WHAT THE TASK REQUIRES.
Once you reach the line that contains "right wrist: (387, 414)", retype it and each later line exactly as written, stopping only at the end of the listing.

--- START ---

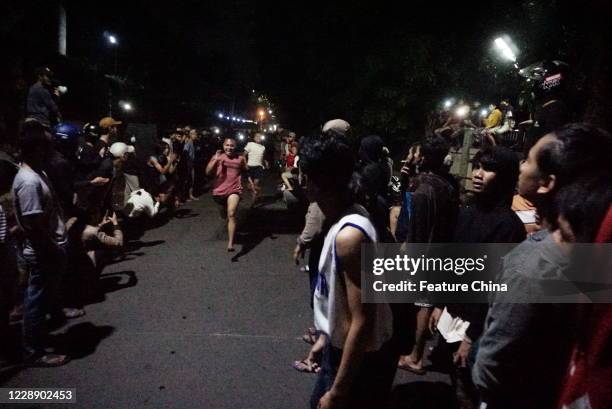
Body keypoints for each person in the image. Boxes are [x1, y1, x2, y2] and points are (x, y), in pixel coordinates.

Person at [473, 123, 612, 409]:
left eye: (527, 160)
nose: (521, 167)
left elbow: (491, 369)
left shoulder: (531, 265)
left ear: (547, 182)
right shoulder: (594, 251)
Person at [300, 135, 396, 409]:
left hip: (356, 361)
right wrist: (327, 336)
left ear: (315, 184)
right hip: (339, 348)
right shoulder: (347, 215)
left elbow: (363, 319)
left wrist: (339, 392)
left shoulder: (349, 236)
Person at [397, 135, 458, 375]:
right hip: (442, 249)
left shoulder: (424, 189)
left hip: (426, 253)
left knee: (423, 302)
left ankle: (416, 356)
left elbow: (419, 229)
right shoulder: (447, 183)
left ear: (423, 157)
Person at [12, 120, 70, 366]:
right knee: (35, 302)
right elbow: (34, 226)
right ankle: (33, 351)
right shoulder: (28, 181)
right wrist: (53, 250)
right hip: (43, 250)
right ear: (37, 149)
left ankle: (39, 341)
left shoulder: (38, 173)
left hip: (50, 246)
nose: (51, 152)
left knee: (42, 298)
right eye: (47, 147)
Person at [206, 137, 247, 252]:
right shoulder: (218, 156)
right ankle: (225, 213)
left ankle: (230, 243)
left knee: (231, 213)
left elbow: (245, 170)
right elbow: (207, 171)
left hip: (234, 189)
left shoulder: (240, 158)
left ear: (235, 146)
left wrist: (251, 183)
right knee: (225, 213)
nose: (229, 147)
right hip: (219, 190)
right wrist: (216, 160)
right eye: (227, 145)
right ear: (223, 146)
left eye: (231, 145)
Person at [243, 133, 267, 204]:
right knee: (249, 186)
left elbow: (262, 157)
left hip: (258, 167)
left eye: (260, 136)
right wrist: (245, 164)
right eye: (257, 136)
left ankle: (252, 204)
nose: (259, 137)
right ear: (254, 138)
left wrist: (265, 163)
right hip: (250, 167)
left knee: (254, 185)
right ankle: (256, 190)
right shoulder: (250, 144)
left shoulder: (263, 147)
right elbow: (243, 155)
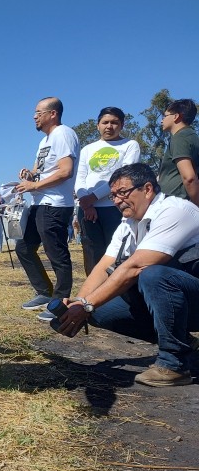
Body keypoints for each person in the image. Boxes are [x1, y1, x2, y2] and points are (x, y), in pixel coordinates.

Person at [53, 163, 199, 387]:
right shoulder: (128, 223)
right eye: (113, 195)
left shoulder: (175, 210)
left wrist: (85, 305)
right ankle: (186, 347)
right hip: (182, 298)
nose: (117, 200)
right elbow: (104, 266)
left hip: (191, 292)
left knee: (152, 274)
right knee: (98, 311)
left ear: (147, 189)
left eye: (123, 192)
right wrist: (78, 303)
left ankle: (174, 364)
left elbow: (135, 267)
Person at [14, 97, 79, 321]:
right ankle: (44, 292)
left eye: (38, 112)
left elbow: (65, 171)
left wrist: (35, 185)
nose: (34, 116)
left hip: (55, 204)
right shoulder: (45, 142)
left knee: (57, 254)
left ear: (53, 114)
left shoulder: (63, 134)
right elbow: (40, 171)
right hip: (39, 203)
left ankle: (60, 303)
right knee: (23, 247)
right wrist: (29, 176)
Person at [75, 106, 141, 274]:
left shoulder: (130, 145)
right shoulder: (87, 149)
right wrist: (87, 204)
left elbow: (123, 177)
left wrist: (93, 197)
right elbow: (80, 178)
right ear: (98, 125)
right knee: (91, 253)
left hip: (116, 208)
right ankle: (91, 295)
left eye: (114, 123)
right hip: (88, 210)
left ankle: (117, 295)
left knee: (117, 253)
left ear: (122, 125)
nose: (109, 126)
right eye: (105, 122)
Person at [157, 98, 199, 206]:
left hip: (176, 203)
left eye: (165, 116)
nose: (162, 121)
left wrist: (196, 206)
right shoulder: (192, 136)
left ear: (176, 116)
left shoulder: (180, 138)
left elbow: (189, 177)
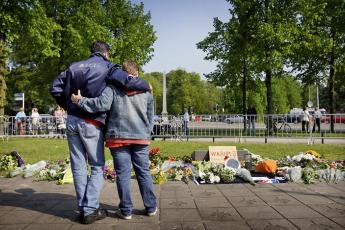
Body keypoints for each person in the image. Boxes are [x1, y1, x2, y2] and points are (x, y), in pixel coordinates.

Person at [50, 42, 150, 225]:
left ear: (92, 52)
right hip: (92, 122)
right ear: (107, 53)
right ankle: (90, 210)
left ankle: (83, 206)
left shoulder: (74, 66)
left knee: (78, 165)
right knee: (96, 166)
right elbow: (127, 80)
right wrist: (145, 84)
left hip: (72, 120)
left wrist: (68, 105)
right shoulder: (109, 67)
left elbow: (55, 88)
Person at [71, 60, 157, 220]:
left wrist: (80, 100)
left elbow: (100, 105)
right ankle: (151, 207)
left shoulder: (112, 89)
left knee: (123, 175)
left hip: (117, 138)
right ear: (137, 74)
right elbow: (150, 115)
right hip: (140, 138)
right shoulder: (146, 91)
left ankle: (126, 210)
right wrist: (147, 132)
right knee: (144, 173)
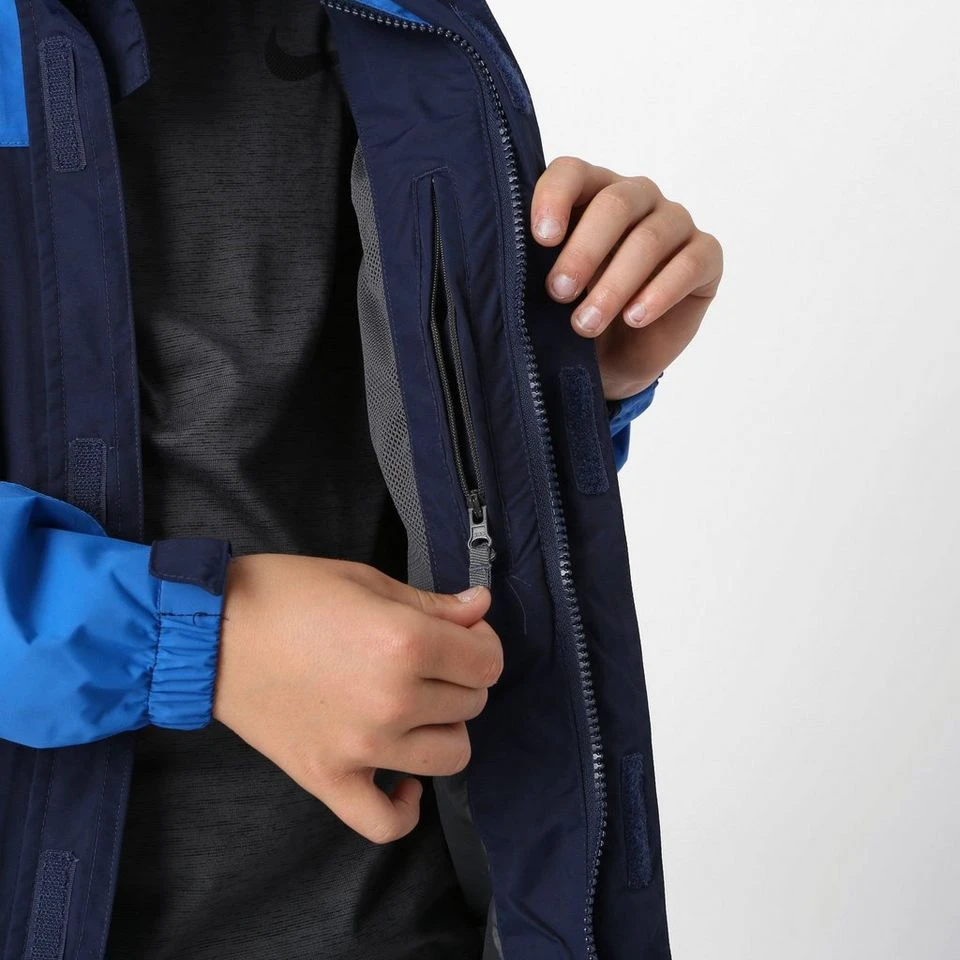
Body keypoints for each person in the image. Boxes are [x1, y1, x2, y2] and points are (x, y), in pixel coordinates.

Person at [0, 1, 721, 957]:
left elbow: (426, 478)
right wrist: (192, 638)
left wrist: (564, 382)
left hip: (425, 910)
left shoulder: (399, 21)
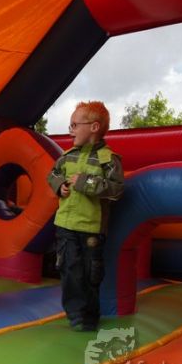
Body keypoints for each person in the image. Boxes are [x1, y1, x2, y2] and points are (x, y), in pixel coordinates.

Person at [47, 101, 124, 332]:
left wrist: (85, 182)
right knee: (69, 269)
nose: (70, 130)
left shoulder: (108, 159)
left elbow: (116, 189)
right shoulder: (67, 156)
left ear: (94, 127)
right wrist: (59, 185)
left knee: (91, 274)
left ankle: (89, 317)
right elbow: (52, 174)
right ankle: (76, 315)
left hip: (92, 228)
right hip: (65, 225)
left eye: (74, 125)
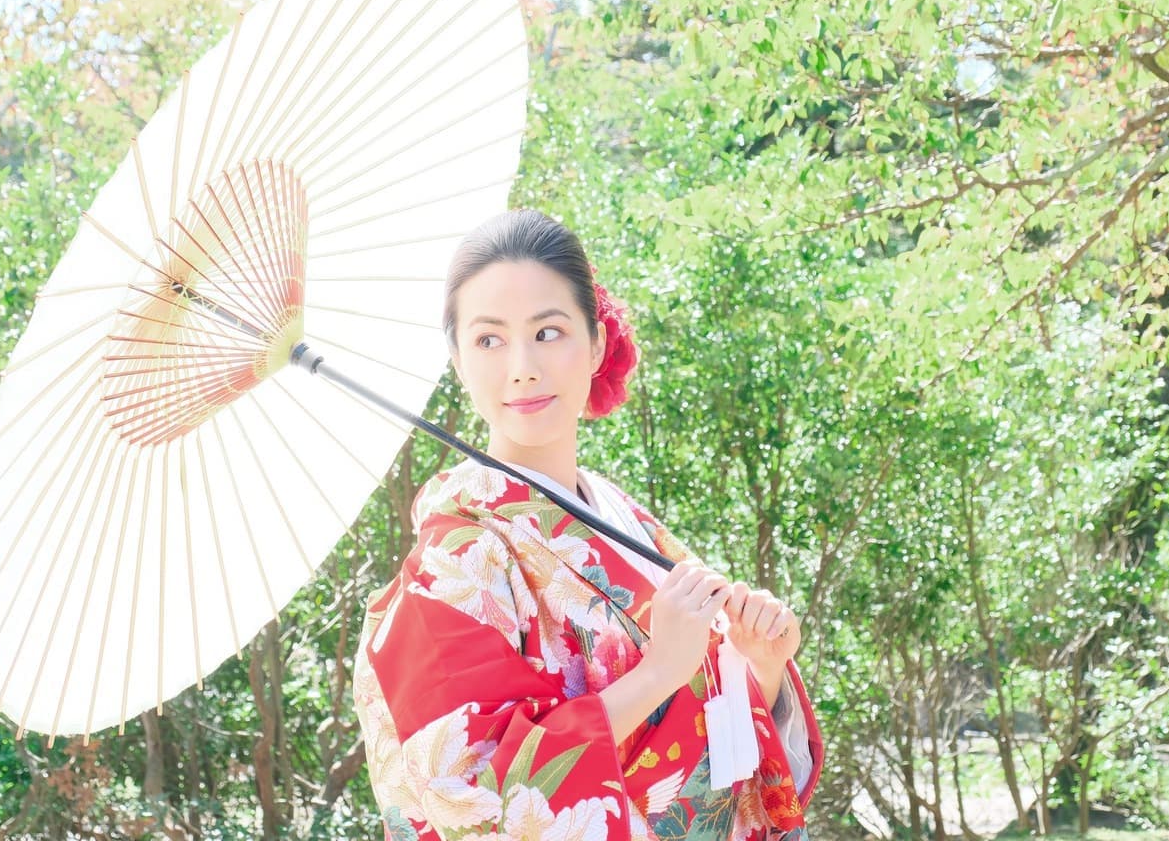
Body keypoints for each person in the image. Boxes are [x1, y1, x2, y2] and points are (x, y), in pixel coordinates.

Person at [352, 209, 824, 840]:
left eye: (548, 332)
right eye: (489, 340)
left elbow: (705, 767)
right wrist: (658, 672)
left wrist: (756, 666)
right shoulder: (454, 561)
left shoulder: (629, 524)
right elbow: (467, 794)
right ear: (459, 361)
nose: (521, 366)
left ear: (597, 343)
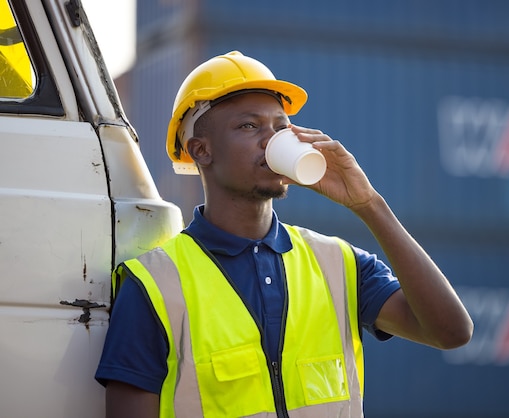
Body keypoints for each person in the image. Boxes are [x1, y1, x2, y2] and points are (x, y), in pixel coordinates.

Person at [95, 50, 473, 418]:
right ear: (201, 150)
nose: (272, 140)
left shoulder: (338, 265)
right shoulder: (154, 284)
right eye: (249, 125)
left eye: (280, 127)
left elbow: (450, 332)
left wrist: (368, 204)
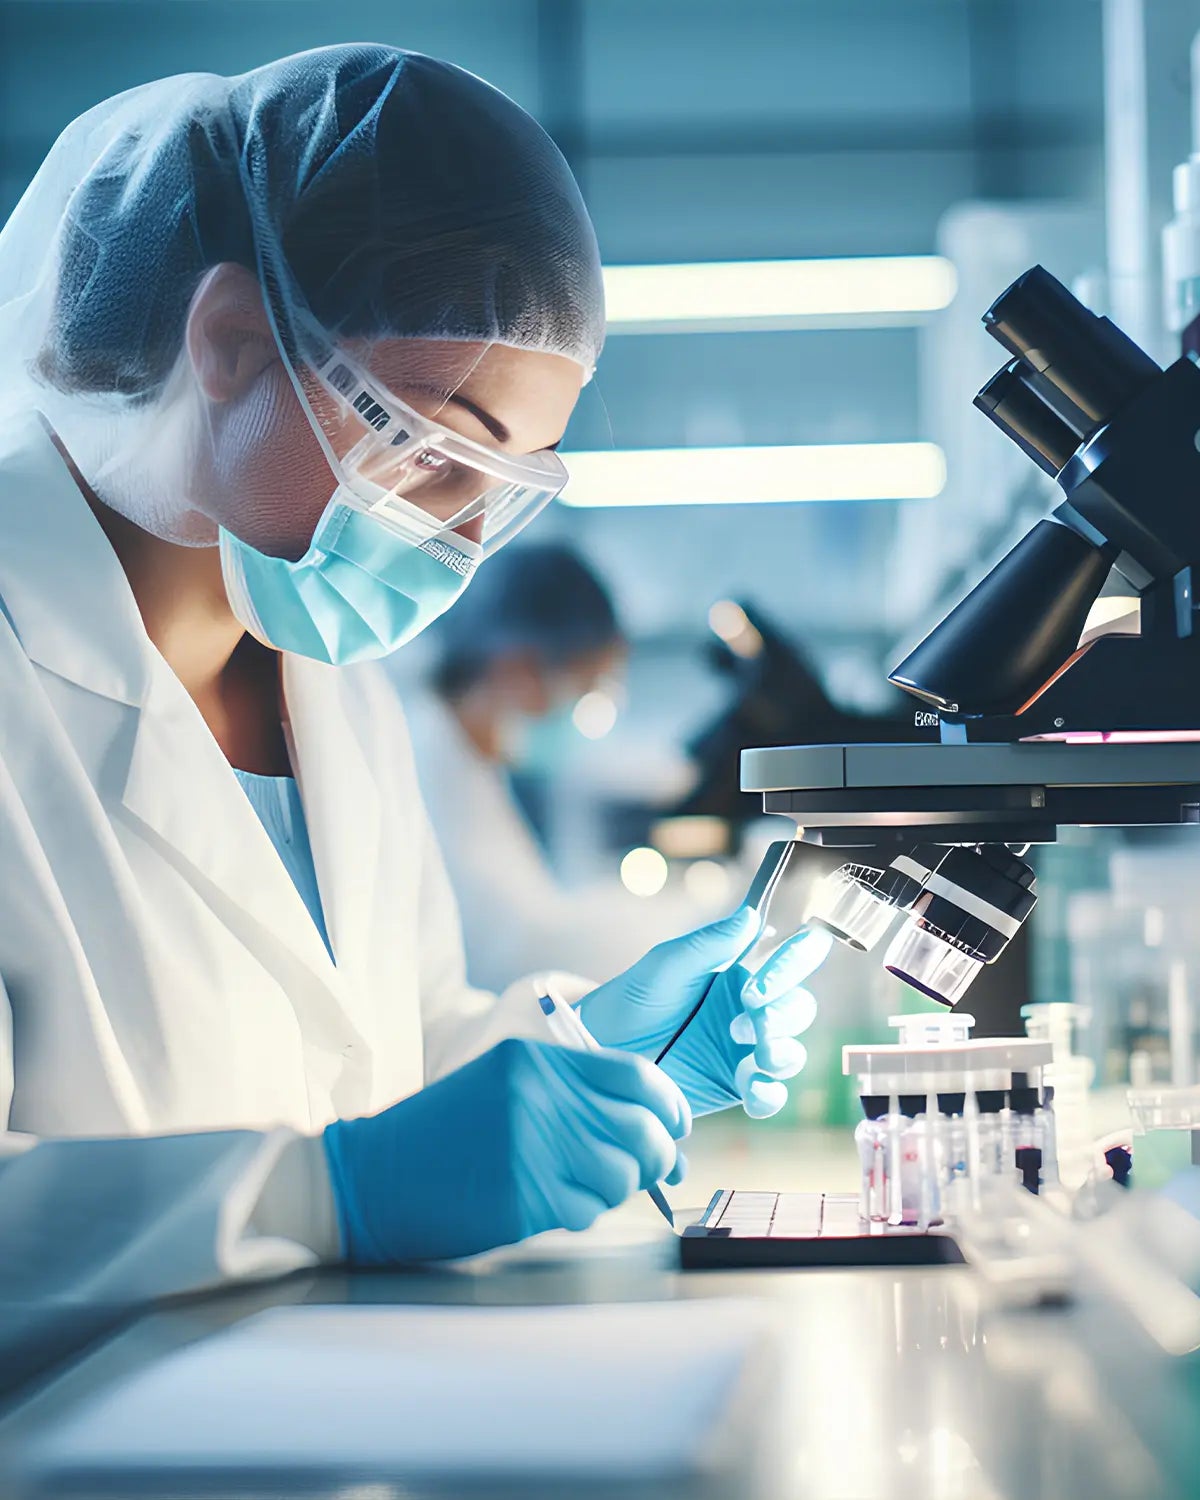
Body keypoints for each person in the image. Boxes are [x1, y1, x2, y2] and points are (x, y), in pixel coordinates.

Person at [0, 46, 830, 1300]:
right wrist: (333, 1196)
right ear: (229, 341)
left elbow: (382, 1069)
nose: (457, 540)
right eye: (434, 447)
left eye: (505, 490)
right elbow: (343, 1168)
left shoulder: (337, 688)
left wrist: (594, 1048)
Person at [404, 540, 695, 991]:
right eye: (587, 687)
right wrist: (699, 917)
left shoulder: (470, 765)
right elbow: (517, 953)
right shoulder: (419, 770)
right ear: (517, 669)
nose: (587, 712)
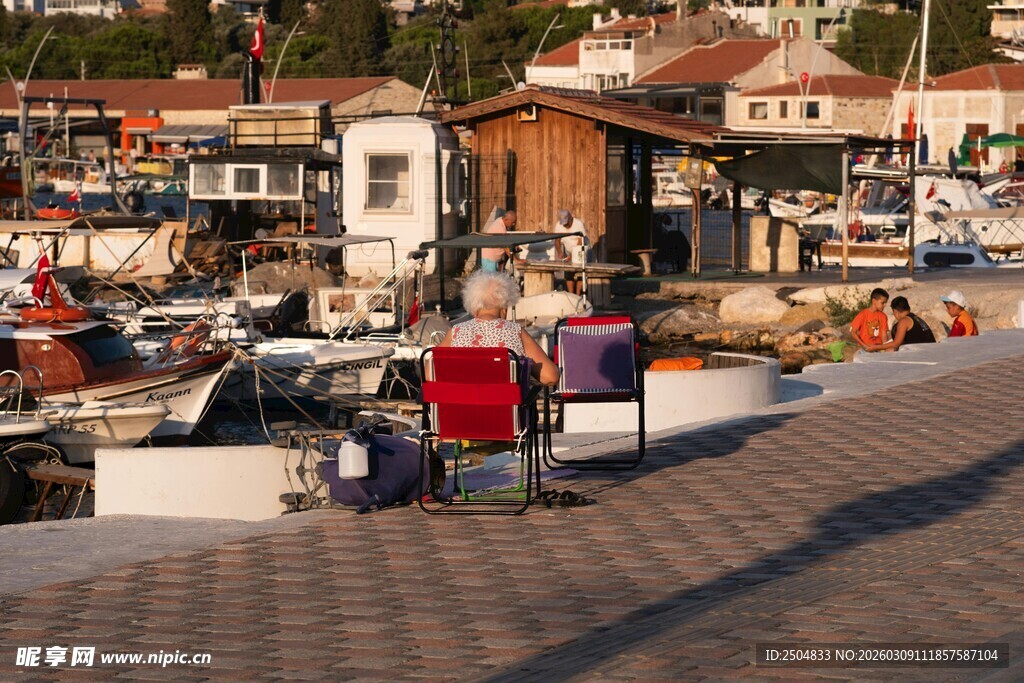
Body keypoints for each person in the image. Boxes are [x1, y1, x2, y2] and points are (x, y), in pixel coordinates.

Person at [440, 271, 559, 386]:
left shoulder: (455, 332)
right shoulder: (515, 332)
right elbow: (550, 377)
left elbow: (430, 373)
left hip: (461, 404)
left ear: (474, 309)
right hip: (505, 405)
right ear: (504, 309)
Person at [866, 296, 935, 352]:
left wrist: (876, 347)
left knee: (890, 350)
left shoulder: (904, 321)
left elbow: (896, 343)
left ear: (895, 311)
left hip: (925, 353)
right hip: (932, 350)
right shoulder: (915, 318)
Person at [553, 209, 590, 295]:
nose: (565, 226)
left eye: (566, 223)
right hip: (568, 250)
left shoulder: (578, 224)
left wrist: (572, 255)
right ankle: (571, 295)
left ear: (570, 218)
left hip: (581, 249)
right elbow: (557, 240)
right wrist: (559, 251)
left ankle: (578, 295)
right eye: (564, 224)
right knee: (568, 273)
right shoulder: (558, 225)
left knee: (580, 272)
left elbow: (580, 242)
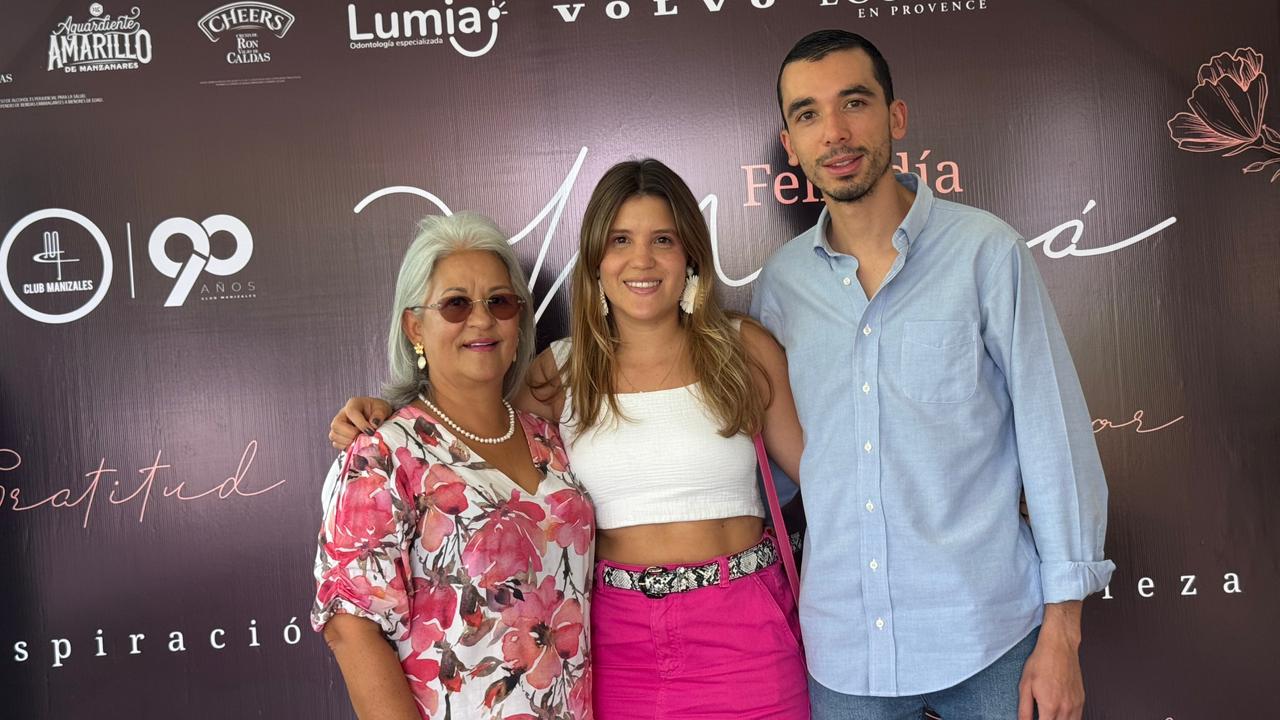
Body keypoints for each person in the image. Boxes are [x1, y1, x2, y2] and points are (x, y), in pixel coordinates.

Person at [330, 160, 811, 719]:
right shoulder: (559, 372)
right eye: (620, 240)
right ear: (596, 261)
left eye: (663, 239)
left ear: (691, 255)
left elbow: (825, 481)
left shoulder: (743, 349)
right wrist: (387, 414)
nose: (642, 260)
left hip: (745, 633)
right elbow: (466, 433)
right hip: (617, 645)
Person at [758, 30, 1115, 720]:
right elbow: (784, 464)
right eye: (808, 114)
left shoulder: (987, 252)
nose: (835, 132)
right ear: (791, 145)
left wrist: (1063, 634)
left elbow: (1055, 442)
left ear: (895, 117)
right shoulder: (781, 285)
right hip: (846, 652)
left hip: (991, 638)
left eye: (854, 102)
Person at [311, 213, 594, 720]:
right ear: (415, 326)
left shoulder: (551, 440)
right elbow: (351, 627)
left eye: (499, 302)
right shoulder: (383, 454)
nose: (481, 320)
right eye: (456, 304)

--- END ---

RESPONSE BOX.
right wrist: (387, 414)
nose: (642, 260)
left hip: (745, 633)
right elbow: (466, 433)
right hip: (617, 645)
Person at [758, 30, 1115, 720]:
right elbow: (784, 464)
right eye: (808, 114)
left shoulder: (987, 252)
nose: (835, 132)
right ear: (791, 145)
left wrist: (1063, 634)
left elbow: (1055, 442)
left ear: (895, 117)
right shoulder: (781, 285)
right hip: (846, 652)
left hip: (991, 638)
left eye: (854, 102)
Person at [311, 213, 594, 720]:
right ear: (415, 326)
left shoulder: (551, 440)
right elbow: (351, 627)
left eye: (499, 302)
right shoulder: (383, 454)
nose: (481, 320)
right eye: (456, 304)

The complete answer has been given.